栃木県南に臨時医療施設増設へ BA・5対策強化宣言延長「見極める」 新型コロナ

栃木県庁

 福田富一(ふくだとみかず)知事は23日の定例記者会見で、新型コロナウイルス感染拡大で医療提供体制が危機的状況となっていることを受け、感染第7波以降で県内3カ所目となる臨時医療施設を県南地区に開設する方針を明らかにした。県南では2カ所目となる。お盆明け以降も新規感染者数の高止まりが続く中、1週間後の31日を期限とする県のBA・5対策強化宣言の期間延長については「もう少し(状況を)見極めて判断したい」と述べた。

 新たな臨時医療施設の病床数や開設時期などは調整中。県央地区に続き、県南では17日から同施設(50床)の運用が始まったばかりだが、県南の感染者数の多さや病床数などを踏まえて増設を決めた。

 発熱外来の逼迫(ひっぱく)を回避するための検査キット配布事業では、延べ428医療機関が協力し、県は計約10万個のキットを配布した。

 同事業は、医療機関を受診して陽性が判明した患者に対し、同居家族分のキットを渡してもらう。県内でコロナの診察・検査に当たる医療機関は670あり、半数超で家族分のキット配布が始まったとみられる。

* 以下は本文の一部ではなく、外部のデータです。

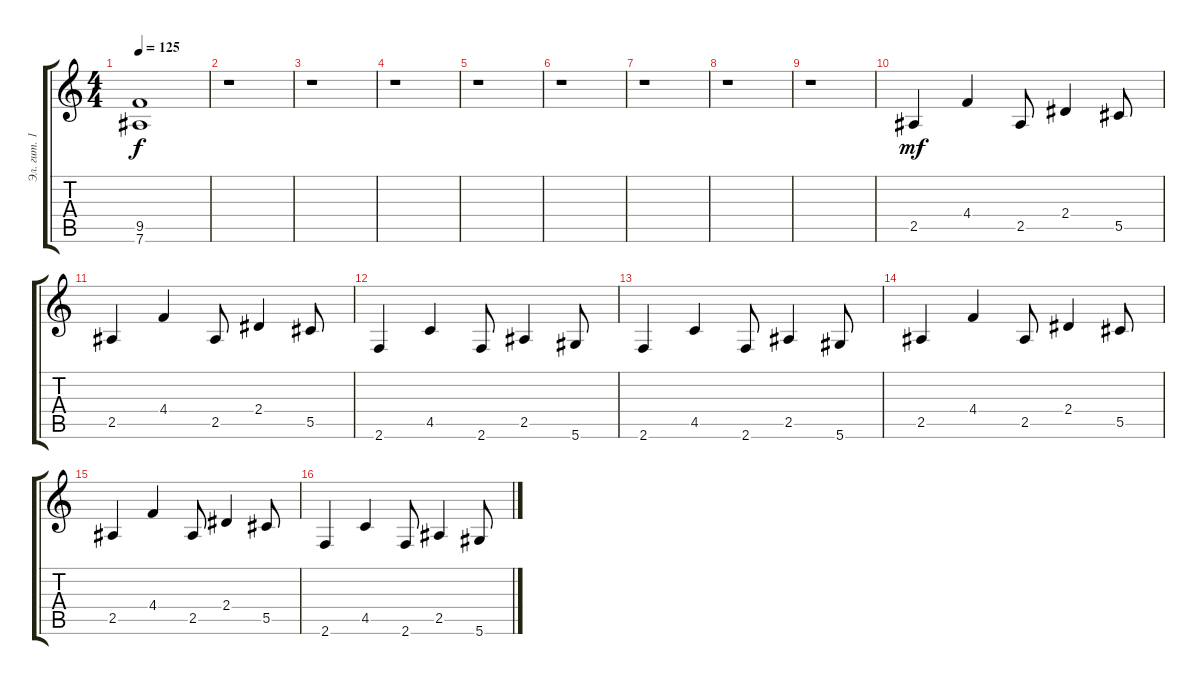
\track ("Эл. гит. 1" "Эл. гит. 1") {instrument distortionguitar}
\staff {score tabs}
\tuning (Eb4 Bb3 Gb3 Db3 Ab2 Eb2) {hide}
\ts (4 4)
\tempo 125
\clef g2
\ks c
(9.5{t} 7.6{t}).1{dy f} |
r.1 |
r.1 |
r.1 |
r.1 |
r.1 |
r.1 |
r.1 |
r.1 |
2.5.4{dy mf} 4.4.4 2.5.8 2.4.4 5.5.8 |
2.5.4 4.4.4 2.5.8 2.4.4 5.5.8 |
2.6.4 4.5.4 2.6.8 2.5.4 5.6.8 |
2.6.4 4.5.4 2.6.8 2.5.4 5.6.8 |
2.5.4 4.4.4 2.5.8 2.4.4 5.5.8 |
2.5.4 4.4.4 2.5.8 2.4.4 5.5.8 |
2.6.4 4.5.4 2.6.8 2.5.4 5.6.8
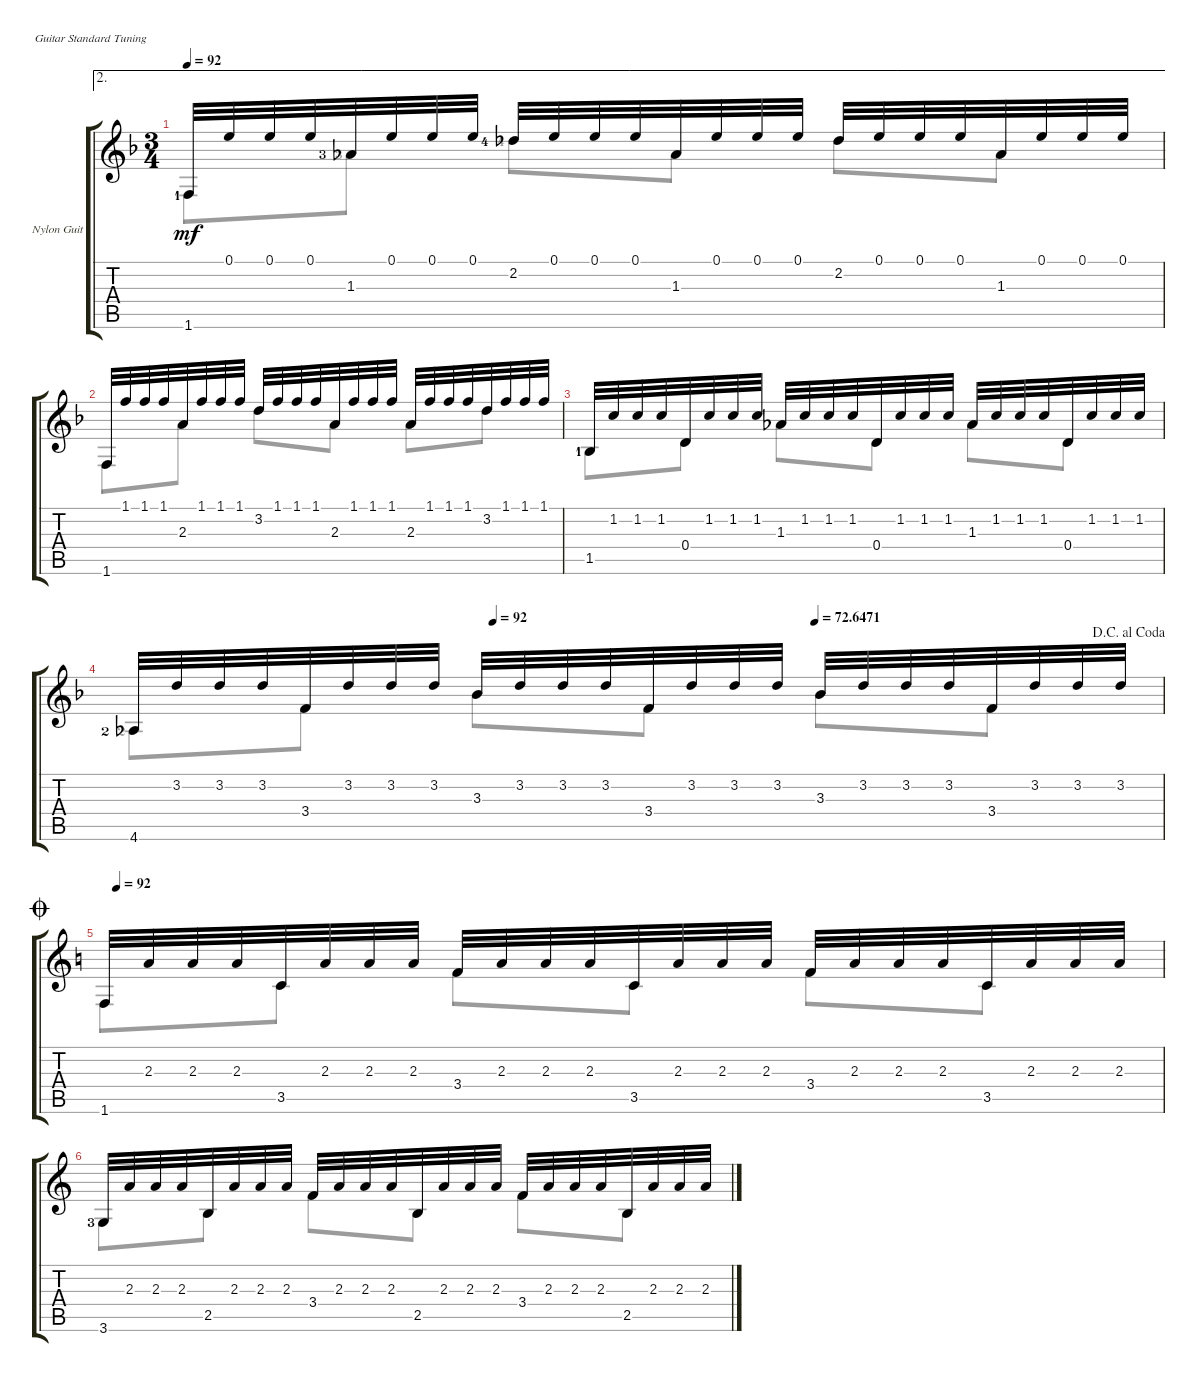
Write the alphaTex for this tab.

\defaultSystemsLayout 4
\bracketExtendMode groupsimilarinstruments
\firstSystemTrackNameOrientation horizontal
\otherSystemsTrackNameOrientation horizontal
\track ("Nylon Guitar" "Nylon Guit") {instrument acousticguitarsteel}
\staff {score tabs}
\tuning (E4 B3 G3 D3 A2 E2)
\voice
\ae 2
\ts (3 4)
\tempo 92
\clef g2
\ks f
1.6{lf 2}.32{dy mf} 0.1.32 0.1.32 0.1.32 1.3{lf 4}.32 0.1.32 0.1.32 0.1.32 2.2{lf 5}.32 0.1.32 0.1.32 0.1.32 1.3.32 0.1.32 0.1.32 0.1.32 2.2.32 0.1.32 0.1.32 0.1.32 1.3.32 0.1.32 0.1.32 0.1.32 |
1.6.32 1.1.32 1.1.32 1.1.32 2.3.32 1.1.32 1.1.32 1.1.32 3.2.32 1.1.32 1.1.32 1.1.32 2.3.32 1.1.32 1.1.32 1.1.32 2.3.32 1.1.32 1.1.32 1.1.32 3.2.32 1.1.32 1.1.32 1.1.32 |
1.5{lf 2}.32 1.2.32 1.2.32 1.2.32 0.4.32 1.2.32 1.2.32 1.2.32 1.3.32 1.2.32 1.2.32 1.2.32 0.4.32 1.2.32 1.2.32 1.2.32 1.3.32 1.2.32 1.2.32 1.2.32 0.4.32 1.2.32 1.2.32 1.2.32 |
\jump dacapoalcoda
\tempo (92 0.35)
\tempo (72.6471 0.6625)
4.6{lf 3}.32 3.2.32 3.2.32 3.2.32 3.4.32 3.2.32 3.2.32 3.2.32 3.3.32 3.2.32 3.2.32 3.2.32 3.4.32 3.2.32 3.2.32 3.2.32 3.3.32 3.2.32 3.2.32 3.2.32 3.4.32 3.2.32 3.2.32 3.2.32 |
\jump coda
\tempo (92 0.0125)
\ks c
1.6.32 2.3.32 2.3.32 2.3.32 3.5.32 2.3.32 2.3.32 2.3.32 3.4.32 2.3.32 2.3.32 2.3.32 3.5.32 2.3.32 2.3.32 2.3.32 3.4.32 2.3.32 2.3.32 2.3.32 3.5.32 2.3.32 2.3.32 2.3.32 |
3.6{lf 4}.32 2.3.32 2.3.32 2.3.32 2.5.32 2.3.32 2.3.32 2.3.32 3.4.32 2.3.32 2.3.32 2.3.32 2.5.32 2.3.32 2.3.32 2.3.32 3.4.32 2.3.32 2.3.32 2.3.32 2.5.32 2.3.32 2.3.32 2.3.32
\voice
\clef g2
\ottava regular
\simile none
\ks f
1.6{lf 2}.8{dy mf} 1.3{lf 4}.8 2.2{lf 5}.8 1.3.8 2.2.8 1.3.8 |
1.6.8 2.3.8 3.2.8 2.3.8 2.3.8 3.2.8 |
1.5{lf 2}.8 0.4.8 1.3.8 0.4.8 1.3.8 0.4.8 |
4.6{lf 3}.8 3.4.8 3.3.8 3.4.8 3.3.8 3.4.8 |
\ks c
1.6.8 3.5.8 3.4.8 3.5.8 3.4.8 3.5.8 |
3.6{lf 4}.8 2.5.8 3.4.8 2.5.8 3.4.8 2.5.8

 第7波に入った7月以降、病院を含む県内の医療機関では計25件のクラスター(感染者集団)が発生。わずか2カ月弱で、上半期(1~6月)の計30件に迫るペースで頻発している。

 一方、入院中のコロナ患者のうち、21日時点で60歳以上は81.7%を占め、7月31日時点(76.1%)に比べ5.6ポイント増加した。重症化しやすい高齢者の感染増加が医療機関の負担につながっており、福田知事は「土俵際の状況にある」と危機感を示した。

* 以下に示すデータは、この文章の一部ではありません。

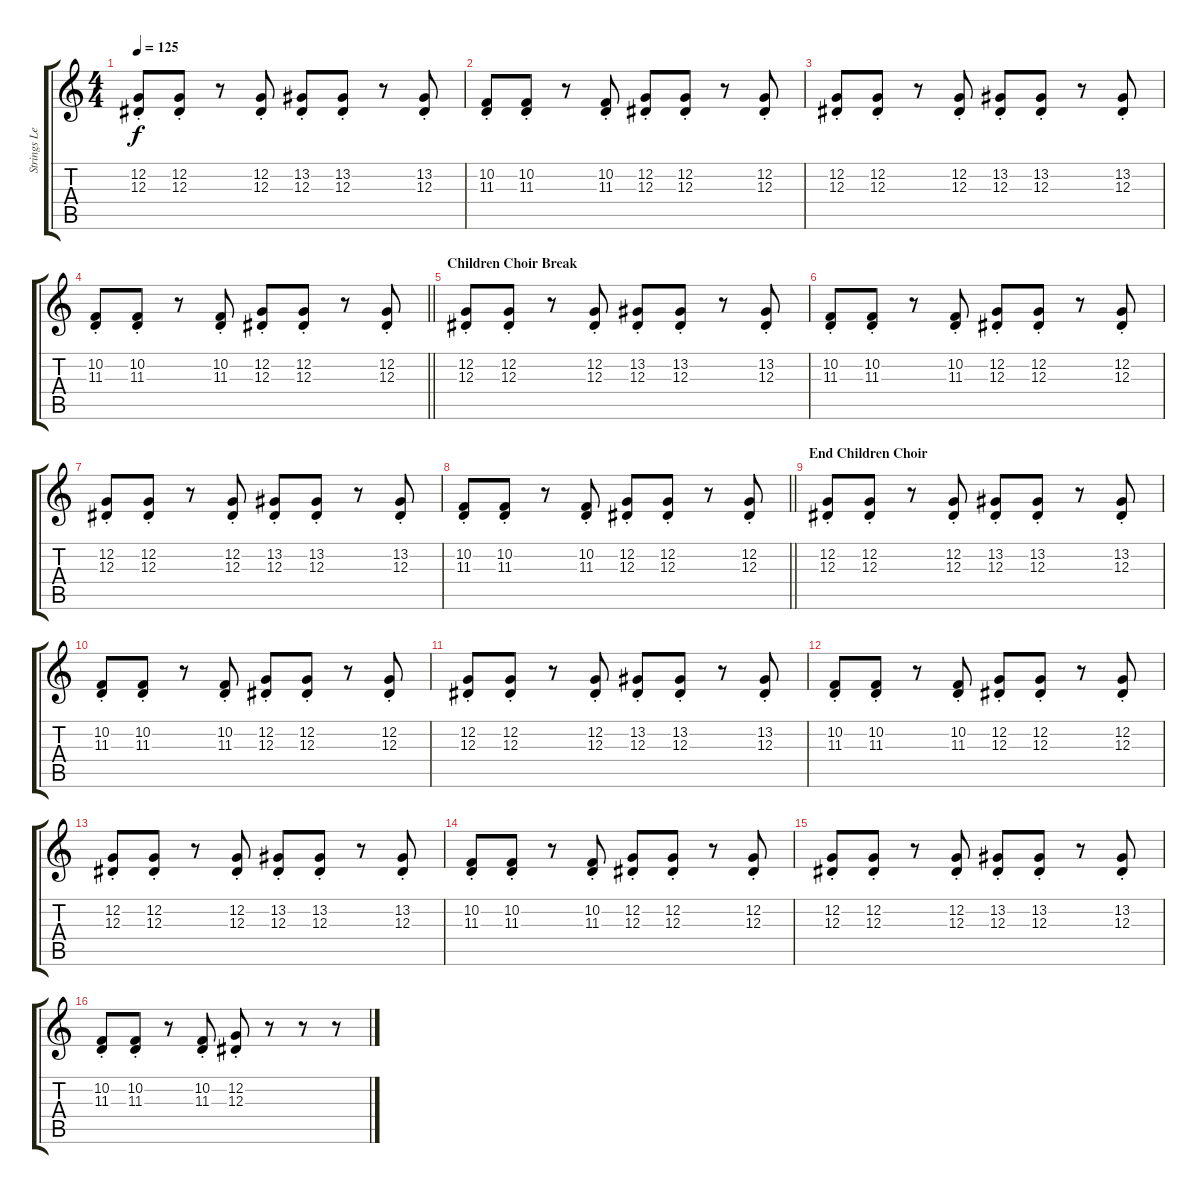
\track ("Strings Left" "Strings Le") {instrument stringensemble1}
\staff {score tabs}
\tuning (C4 G3 Eb3 Bb2 F2 C2) {hide}
\ts (4 4)
\tempo 125
\clef g2
\ks c
(12.2{st} 12.3{st}).8{dy f} (12.2{st} 12.3{st}).8 r.8 (12.2{st} 12.3{st}).8 (13.2{st} 12.3{st}).8 (13.2{st} 12.3{st}).8 r.8 (13.2{st} 12.3{st}).8 |
(10.2{st} 11.3{st}).8 (10.2{st} 11.3{st}).8 r.8 (10.2{st} 11.3{st}).8 (12.2{st} 12.3{st}).8 (12.2{st} 12.3{st}).8 r.8 (12.2{st} 12.3{st}).8 |
(12.2{st} 12.3{st}).8 (12.2{st} 12.3{st}).8 r.8 (12.2{st} 12.3{st}).8 (13.2{st} 12.3{st}).8 (13.2{st} 12.3{st}).8 r.8 (13.2{st} 12.3{st}).8 |
\barLineRight lightlight
(10.2{st} 11.3{st}).8 (10.2{st} 11.3{st}).8 r.8 (10.2{st} 11.3{st}).8 (12.2{st} 12.3{st}).8 (12.2{st} 12.3{st}).8 r.8 (12.2{st} 12.3{st}).8 |
\section ("" "Children Choir Break")
(12.2{st} 12.3{st}).8 (12.2{st} 12.3{st}).8 r.8 (12.2{st} 12.3{st}).8 (13.2{st} 12.3{st}).8 (13.2{st} 12.3{st}).8 r.8 (13.2{st} 12.3{st}).8 |
(10.2{st} 11.3{st}).8 (10.2{st} 11.3{st}).8 r.8 (10.2{st} 11.3{st}).8 (12.2{st} 12.3{st}).8 (12.2{st} 12.3{st}).8 r.8 (12.2{st} 12.3{st}).8 |
(12.2{st} 12.3{st}).8 (12.2{st} 12.3{st}).8 r.8 (12.2{st} 12.3{st}).8 (13.2{st} 12.3{st}).8 (13.2{st} 12.3{st}).8 r.8 (13.2{st} 12.3{st}).8 |
\barLineRight lightlight
(10.2{st} 11.3{st}).8 (10.2{st} 11.3{st}).8 r.8 (10.2{st} 11.3{st}).8 (12.2{st} 12.3{st}).8 (12.2{st} 12.3{st}).8 r.8 (12.2{st} 12.3{st}).8 |
\section ("" "End Children Choir")
(12.2{st} 12.3{st}).8 (12.2{st} 12.3{st}).8 r.8 (12.2{st} 12.3{st}).8 (13.2{st} 12.3{st}).8 (13.2{st} 12.3{st}).8 r.8 (13.2{st} 12.3{st}).8 |
(10.2{st} 11.3{st}).8 (10.2{st} 11.3{st}).8 r.8 (10.2{st} 11.3{st}).8 (12.2{st} 12.3{st}).8 (12.2{st} 12.3{st}).8 r.8 (12.2{st} 12.3{st}).8 |
(12.2{st} 12.3{st}).8 (12.2{st} 12.3{st}).8 r.8 (12.2{st} 12.3{st}).8 (13.2{st} 12.3{st}).8 (13.2{st} 12.3{st}).8 r.8 (13.2{st} 12.3{st}).8 |
(10.2{st} 11.3{st}).8 (10.2{st} 11.3{st}).8 r.8 (10.2{st} 11.3{st}).8 (12.2{st} 12.3{st}).8 (12.2{st} 12.3{st}).8 r.8 (12.2{st} 12.3{st}).8 |
(12.2{st} 12.3{st}).8 (12.2{st} 12.3{st}).8 r.8 (12.2{st} 12.3{st}).8 (13.2{st} 12.3{st}).8 (13.2{st} 12.3{st}).8 r.8 (13.2{st} 12.3{st}).8 |
(10.2{st} 11.3{st}).8 (10.2{st} 11.3{st}).8 r.8 (10.2{st} 11.3{st}).8 (12.2{st} 12.3{st}).8 (12.2{st} 12.3{st}).8 r.8 (12.2{st} 12.3{st}).8 |
(12.2{st} 12.3{st}).8 (12.2{st} 12.3{st}).8 r.8 (12.2{st} 12.3{st}).8 (13.2{st} 12.3{st}).8 (13.2{st} 12.3{st}).8 r.8 (13.2{st} 12.3{st}).8 |
(10.2{st} 11.3{st}).8 (10.2{st} 11.3{st}).8 r.8 (10.2{st} 11.3{st}).8 (12.2{st} 12.3{st}).8 r.8 r.8 r.8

 BA・5対策強化宣言については「県民の行動変容につながるなど一定の効果があった」とし、お盆明けに感染者が急増していない点などを根拠に挙げた。

 政府が24日にも発表するコロナ感染者の全数把握の見直しを巡っては、保健所の負担が軽減され「重症化リスクの高い人にさらに重点的に対応できるようになる」と賛意を示した。一方で混乱も予想されるとして「地方の意見も取り入れ、国民に丁寧な説明をお願いしたい」と求めた。